→ TASK BRIEF:
Please report each line of the data below that contains "values".

(Saved data entries)
* * * * *
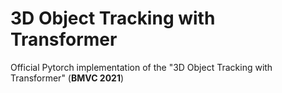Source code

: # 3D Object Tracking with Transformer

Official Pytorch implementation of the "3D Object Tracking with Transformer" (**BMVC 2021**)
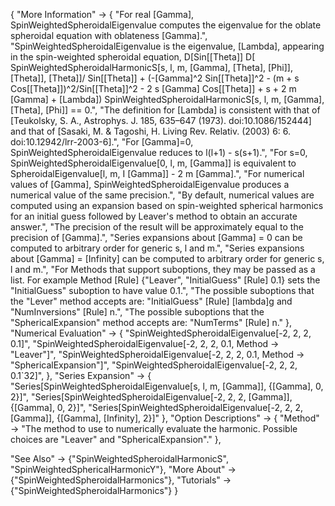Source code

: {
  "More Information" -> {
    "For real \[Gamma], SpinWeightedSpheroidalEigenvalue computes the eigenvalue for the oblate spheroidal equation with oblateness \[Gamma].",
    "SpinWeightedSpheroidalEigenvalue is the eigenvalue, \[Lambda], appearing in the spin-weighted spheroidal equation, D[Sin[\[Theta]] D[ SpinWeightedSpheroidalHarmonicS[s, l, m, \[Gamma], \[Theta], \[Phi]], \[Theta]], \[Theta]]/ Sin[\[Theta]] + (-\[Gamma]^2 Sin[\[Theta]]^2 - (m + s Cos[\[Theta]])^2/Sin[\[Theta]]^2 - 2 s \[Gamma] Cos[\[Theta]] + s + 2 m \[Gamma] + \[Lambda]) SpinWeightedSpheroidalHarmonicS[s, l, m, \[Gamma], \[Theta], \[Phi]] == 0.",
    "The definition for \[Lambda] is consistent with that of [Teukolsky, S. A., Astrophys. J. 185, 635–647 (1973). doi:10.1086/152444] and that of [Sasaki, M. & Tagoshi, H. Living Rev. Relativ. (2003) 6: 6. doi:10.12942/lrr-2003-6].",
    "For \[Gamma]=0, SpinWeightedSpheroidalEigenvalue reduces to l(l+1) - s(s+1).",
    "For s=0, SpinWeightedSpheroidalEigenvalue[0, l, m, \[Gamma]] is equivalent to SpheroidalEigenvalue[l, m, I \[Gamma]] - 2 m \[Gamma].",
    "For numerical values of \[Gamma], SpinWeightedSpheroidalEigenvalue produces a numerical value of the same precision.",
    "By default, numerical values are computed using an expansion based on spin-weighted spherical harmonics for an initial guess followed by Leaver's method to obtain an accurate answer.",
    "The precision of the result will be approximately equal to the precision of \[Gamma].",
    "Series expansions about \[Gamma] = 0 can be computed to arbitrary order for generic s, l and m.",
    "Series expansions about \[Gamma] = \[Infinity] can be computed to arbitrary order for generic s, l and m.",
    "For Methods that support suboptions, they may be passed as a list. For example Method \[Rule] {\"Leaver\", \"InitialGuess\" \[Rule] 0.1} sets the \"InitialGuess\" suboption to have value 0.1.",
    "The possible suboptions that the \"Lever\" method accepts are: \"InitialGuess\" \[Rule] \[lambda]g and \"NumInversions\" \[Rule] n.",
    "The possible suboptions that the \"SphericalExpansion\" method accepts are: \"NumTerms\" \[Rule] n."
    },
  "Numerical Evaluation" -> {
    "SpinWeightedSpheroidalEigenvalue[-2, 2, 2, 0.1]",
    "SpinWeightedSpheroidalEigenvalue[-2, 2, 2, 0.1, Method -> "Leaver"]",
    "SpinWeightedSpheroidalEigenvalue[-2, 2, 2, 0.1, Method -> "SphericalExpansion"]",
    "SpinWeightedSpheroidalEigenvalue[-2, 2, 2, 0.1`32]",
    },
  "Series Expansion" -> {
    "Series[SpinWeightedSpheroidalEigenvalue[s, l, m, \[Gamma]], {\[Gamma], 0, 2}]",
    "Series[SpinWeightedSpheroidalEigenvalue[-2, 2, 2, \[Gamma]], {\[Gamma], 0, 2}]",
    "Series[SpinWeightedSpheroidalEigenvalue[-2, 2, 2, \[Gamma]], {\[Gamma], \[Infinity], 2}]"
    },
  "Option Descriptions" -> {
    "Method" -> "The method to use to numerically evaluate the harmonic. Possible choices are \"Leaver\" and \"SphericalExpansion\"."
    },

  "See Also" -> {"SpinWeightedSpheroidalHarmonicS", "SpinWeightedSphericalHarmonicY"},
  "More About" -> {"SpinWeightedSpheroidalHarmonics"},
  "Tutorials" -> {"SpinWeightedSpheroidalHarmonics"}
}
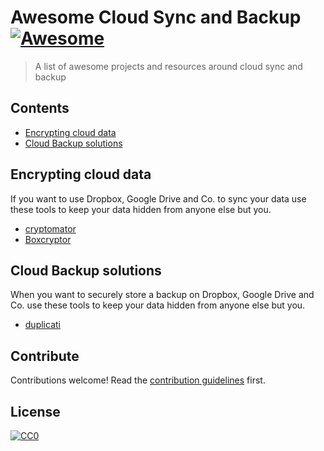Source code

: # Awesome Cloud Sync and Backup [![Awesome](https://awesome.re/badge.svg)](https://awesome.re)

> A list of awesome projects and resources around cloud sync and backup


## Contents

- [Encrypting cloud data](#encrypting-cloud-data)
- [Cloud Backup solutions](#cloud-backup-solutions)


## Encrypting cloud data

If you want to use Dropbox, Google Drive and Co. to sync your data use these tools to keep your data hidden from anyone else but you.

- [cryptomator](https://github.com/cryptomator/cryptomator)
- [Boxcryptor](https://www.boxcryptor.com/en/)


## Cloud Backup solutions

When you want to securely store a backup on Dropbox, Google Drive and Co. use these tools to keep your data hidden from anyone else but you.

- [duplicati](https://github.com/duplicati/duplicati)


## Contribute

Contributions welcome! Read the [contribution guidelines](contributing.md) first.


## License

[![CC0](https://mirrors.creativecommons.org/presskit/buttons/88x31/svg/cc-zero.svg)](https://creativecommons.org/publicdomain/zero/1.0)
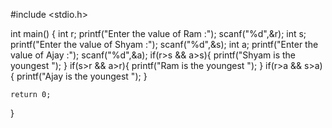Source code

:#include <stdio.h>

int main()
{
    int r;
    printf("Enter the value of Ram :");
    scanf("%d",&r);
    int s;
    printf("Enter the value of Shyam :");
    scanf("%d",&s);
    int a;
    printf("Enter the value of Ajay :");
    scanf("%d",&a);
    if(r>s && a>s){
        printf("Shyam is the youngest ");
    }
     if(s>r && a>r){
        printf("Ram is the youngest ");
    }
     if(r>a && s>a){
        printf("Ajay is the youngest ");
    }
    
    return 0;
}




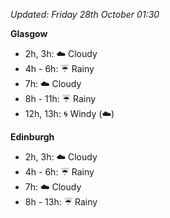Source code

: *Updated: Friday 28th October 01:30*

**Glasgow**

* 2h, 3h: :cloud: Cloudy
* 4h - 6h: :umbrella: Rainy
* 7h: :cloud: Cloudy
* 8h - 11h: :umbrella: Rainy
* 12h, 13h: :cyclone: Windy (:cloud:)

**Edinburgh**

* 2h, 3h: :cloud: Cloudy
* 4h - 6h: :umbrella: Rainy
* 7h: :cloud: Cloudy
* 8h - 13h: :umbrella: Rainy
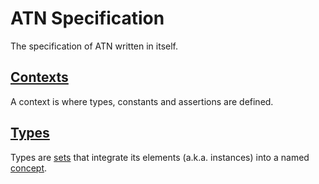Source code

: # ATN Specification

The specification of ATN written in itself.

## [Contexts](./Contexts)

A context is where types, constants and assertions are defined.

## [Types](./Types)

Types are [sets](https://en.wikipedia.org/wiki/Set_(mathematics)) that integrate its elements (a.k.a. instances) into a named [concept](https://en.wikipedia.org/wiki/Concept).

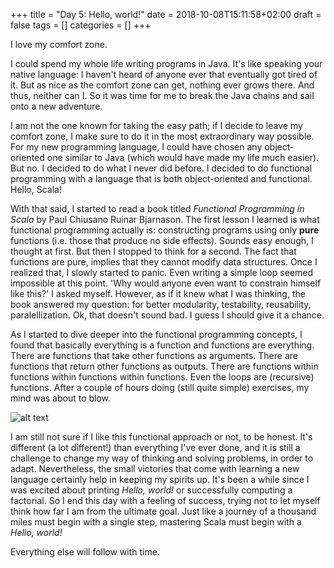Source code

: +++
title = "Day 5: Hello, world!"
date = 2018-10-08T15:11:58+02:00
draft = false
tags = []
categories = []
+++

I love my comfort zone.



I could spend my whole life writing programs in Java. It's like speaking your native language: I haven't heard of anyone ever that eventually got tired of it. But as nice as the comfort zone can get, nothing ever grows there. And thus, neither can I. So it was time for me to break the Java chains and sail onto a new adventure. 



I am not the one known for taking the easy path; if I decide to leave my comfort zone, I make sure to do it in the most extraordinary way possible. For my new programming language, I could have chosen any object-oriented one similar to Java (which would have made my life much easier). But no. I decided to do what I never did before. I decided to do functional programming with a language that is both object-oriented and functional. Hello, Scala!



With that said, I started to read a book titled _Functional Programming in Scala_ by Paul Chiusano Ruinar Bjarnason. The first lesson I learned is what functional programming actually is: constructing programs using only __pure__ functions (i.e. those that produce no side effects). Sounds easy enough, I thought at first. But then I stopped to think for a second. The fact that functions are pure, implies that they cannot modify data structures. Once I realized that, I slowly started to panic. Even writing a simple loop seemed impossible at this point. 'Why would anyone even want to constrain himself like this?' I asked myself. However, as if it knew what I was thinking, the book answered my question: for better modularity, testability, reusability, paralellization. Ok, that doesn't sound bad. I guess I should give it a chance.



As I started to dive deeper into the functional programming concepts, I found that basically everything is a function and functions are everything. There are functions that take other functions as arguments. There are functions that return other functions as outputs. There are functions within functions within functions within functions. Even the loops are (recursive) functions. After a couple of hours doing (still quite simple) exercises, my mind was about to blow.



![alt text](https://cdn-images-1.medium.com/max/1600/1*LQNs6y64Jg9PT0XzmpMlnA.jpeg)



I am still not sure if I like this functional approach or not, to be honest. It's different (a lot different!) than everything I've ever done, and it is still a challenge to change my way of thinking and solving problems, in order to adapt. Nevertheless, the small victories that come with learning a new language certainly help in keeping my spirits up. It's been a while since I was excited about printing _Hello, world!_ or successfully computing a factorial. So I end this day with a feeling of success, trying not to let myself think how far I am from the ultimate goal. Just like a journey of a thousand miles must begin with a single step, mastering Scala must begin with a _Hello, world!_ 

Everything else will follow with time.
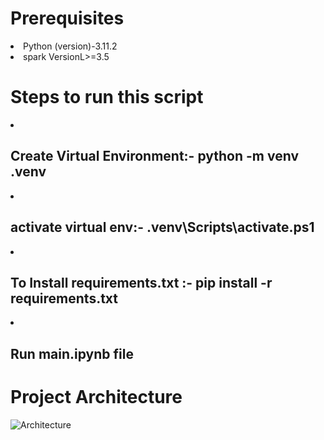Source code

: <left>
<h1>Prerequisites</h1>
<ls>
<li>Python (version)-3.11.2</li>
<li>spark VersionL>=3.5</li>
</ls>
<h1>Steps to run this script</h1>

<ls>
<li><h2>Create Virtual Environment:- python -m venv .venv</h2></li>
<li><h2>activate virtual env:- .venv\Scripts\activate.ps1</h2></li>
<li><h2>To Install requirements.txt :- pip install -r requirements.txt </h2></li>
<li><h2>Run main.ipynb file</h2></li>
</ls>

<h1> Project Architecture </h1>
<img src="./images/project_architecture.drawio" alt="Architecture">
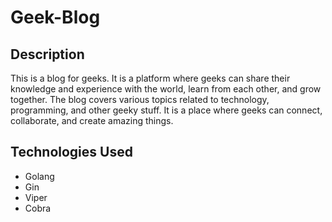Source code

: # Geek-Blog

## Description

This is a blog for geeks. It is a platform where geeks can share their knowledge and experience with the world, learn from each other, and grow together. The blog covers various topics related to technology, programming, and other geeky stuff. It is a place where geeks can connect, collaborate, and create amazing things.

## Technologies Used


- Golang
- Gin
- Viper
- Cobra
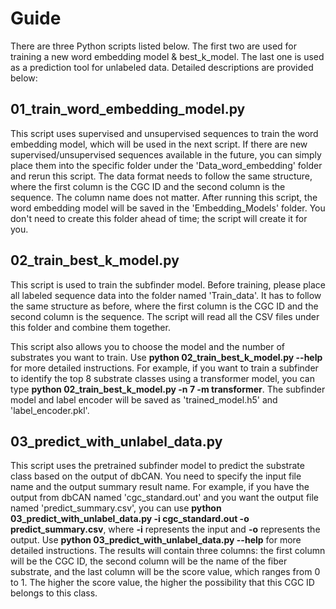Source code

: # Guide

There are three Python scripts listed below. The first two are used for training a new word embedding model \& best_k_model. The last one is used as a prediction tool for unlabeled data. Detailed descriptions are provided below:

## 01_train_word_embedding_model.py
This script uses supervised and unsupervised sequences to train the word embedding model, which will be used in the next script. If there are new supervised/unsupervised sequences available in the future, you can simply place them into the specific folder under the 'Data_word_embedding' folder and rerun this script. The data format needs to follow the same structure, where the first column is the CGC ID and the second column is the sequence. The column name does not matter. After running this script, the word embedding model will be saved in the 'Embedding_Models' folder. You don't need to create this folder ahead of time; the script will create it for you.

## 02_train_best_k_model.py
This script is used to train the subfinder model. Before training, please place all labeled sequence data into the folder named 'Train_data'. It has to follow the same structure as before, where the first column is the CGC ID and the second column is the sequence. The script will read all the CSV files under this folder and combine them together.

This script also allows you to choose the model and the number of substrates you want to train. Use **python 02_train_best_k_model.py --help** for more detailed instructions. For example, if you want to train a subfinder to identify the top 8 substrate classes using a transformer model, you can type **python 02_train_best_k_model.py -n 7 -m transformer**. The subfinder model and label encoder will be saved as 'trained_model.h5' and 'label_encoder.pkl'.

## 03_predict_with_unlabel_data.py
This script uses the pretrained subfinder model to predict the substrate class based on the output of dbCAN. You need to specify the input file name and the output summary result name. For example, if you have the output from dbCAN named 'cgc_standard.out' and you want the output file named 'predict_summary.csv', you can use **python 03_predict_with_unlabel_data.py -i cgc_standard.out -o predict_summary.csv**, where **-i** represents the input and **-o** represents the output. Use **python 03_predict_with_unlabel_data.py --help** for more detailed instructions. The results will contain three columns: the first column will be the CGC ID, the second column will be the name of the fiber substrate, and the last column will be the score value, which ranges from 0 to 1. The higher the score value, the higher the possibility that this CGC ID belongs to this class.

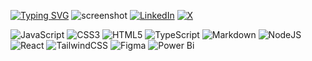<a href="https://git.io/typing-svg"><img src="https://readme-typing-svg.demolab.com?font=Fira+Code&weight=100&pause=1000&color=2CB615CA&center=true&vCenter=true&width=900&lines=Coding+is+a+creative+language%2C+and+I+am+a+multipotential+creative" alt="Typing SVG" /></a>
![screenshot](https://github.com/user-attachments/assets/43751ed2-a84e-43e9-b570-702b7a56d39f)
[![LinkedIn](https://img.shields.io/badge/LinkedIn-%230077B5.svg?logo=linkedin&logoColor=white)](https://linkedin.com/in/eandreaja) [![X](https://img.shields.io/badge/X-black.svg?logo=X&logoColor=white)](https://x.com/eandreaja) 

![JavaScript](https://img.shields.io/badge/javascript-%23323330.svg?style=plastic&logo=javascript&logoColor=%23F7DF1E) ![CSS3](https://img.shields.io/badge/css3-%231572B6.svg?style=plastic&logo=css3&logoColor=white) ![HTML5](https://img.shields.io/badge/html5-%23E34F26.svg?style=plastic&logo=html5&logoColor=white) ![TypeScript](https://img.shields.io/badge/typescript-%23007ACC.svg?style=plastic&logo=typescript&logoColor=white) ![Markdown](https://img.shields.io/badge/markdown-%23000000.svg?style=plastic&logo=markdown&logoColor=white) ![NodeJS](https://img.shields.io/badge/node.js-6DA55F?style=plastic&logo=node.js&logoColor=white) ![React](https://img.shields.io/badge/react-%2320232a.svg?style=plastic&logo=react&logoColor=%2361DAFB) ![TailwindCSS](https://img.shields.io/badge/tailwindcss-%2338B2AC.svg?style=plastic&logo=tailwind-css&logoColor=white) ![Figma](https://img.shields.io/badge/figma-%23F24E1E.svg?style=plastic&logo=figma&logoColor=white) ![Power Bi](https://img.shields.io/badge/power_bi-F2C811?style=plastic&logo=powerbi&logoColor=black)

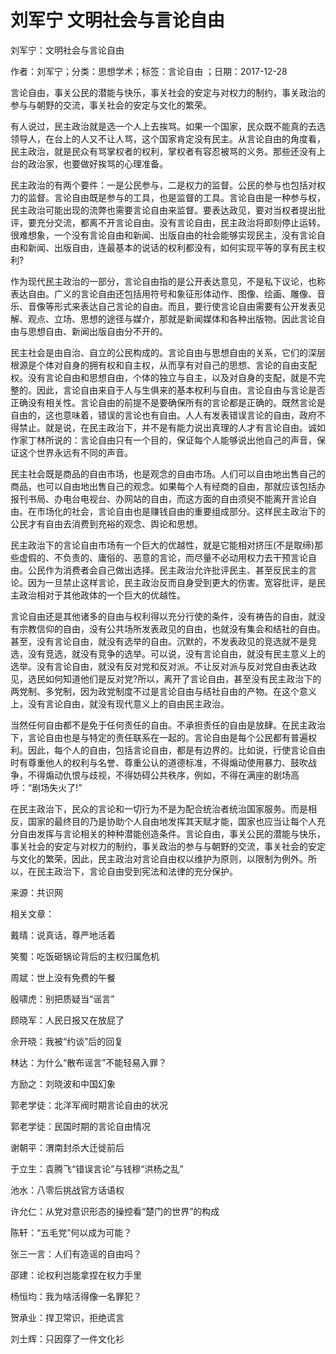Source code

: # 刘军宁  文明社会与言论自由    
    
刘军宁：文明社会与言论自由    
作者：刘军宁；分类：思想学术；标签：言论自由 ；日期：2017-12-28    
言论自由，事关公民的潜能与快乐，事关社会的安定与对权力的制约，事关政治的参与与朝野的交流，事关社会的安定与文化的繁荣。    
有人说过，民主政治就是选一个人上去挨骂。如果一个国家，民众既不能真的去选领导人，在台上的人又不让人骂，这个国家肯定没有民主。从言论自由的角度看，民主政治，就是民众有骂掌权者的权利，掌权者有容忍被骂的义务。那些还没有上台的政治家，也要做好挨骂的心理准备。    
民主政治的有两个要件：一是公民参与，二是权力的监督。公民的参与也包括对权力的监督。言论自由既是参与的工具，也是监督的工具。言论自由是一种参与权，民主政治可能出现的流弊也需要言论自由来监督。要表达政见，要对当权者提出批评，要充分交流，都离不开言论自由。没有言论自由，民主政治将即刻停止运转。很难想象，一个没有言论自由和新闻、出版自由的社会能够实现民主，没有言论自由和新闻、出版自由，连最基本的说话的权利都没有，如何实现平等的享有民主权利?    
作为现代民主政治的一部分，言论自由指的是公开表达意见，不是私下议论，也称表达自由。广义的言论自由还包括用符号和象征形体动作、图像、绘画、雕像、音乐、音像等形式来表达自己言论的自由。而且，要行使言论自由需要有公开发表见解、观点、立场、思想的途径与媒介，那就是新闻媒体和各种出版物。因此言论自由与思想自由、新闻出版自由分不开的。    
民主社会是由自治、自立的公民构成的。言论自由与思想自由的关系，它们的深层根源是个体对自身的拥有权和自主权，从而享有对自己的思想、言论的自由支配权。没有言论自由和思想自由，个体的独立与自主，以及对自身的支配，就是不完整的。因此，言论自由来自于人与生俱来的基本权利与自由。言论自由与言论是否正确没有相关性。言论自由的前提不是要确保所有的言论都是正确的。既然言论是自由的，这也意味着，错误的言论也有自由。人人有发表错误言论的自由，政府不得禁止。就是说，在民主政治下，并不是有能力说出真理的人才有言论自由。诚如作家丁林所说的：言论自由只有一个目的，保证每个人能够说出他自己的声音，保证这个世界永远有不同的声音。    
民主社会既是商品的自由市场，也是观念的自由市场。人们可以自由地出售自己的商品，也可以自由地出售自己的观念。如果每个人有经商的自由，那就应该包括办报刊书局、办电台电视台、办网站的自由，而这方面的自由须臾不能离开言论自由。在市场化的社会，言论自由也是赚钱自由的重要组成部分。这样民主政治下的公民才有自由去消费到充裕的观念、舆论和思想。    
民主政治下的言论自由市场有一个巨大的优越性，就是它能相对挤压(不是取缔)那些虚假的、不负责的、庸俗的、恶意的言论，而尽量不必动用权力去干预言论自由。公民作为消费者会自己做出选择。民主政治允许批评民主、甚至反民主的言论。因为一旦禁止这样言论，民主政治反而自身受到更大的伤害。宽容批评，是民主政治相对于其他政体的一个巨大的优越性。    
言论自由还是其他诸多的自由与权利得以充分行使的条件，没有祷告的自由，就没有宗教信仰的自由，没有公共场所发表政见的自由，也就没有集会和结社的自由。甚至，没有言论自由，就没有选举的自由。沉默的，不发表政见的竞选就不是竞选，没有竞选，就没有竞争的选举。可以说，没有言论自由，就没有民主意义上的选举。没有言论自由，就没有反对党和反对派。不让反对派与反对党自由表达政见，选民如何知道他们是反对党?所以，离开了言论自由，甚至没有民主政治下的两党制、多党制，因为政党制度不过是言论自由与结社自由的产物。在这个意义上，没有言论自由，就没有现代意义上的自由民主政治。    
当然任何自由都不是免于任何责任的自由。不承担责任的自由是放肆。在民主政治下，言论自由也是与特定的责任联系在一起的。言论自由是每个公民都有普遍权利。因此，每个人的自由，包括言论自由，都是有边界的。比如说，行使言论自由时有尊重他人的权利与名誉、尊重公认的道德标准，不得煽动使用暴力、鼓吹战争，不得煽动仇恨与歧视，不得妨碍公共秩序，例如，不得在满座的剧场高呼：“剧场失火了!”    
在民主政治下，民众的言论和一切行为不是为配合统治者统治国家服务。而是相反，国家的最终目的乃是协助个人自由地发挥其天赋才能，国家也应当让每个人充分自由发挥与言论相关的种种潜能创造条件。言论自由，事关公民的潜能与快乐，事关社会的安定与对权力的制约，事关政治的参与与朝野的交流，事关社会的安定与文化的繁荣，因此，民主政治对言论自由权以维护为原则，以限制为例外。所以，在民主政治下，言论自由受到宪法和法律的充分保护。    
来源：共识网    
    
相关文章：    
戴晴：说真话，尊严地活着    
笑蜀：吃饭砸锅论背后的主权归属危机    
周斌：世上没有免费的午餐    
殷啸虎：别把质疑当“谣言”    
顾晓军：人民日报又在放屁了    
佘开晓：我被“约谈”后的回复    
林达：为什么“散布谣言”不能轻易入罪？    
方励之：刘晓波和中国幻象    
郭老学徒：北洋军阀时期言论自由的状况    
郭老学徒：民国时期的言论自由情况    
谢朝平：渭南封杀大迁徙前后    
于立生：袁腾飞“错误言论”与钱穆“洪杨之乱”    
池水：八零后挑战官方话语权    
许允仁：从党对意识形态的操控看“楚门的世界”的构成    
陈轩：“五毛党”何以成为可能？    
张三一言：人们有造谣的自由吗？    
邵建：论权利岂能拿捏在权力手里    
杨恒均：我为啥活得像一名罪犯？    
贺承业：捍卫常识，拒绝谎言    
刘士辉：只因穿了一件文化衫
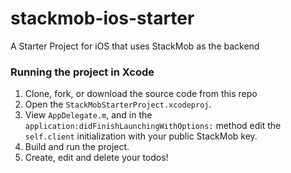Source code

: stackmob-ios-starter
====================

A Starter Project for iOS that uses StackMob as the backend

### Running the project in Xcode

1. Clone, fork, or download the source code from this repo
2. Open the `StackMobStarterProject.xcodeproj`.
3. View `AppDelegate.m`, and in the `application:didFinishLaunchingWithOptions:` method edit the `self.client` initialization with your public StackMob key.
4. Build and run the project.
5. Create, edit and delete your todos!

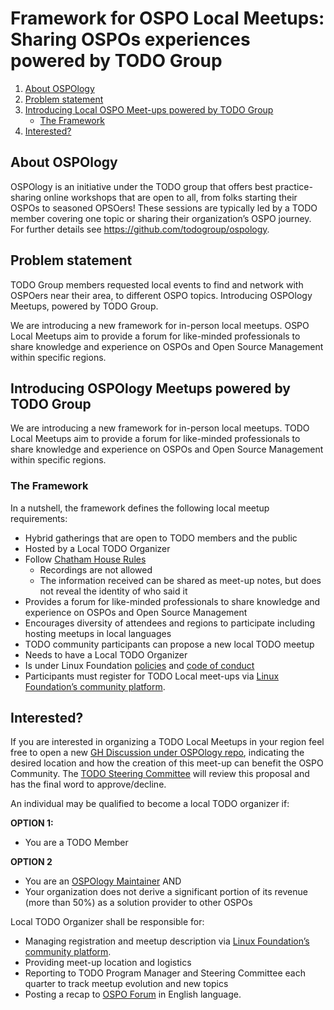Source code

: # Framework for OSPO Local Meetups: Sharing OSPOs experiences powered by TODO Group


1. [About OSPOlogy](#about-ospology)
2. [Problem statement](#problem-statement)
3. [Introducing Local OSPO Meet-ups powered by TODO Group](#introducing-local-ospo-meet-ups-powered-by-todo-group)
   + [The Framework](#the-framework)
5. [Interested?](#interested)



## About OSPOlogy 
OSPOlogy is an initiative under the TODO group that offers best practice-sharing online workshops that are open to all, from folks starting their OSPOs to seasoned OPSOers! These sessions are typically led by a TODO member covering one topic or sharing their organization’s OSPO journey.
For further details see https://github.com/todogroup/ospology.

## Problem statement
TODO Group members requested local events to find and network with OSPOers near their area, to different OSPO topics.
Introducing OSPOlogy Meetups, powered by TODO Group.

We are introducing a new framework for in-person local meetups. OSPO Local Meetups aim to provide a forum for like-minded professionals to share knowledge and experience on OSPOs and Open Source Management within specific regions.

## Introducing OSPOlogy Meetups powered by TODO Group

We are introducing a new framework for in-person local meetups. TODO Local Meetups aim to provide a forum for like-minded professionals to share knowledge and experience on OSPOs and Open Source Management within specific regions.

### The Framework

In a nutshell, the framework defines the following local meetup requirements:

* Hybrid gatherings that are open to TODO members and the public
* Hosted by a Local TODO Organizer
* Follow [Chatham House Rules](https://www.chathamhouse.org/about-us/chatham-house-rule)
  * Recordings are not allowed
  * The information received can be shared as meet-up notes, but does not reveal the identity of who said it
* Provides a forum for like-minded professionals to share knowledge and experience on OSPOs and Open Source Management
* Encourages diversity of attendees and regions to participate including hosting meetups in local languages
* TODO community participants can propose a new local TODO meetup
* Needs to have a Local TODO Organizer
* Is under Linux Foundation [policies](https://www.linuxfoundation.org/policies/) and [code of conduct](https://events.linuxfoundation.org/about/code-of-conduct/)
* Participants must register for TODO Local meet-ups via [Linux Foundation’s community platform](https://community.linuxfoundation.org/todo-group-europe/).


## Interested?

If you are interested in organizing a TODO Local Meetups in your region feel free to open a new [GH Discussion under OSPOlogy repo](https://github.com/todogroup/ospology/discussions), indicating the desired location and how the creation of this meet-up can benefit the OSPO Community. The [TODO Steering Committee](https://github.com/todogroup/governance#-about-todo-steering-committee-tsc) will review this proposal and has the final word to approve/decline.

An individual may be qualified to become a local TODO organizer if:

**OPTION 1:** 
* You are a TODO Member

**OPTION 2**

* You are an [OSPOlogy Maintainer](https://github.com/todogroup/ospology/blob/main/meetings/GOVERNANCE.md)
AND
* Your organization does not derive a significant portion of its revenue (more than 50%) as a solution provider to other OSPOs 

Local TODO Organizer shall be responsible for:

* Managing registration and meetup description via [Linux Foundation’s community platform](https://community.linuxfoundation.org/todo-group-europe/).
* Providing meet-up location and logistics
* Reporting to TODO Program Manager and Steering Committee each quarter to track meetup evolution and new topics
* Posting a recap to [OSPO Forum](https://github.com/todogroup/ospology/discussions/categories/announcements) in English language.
* * * * *
→ RESULT OF THE EXERCISE:
    "For numerical values of \[Gamma], SpinWeightedSpheroidalEigenvalue produces a numerical value of the same precision.",
    "By default, numerical values are computed using an expansion based on spin-weighted spherical harmonics for an initial guess followed by Leaver's method to obtain an accurate answer.",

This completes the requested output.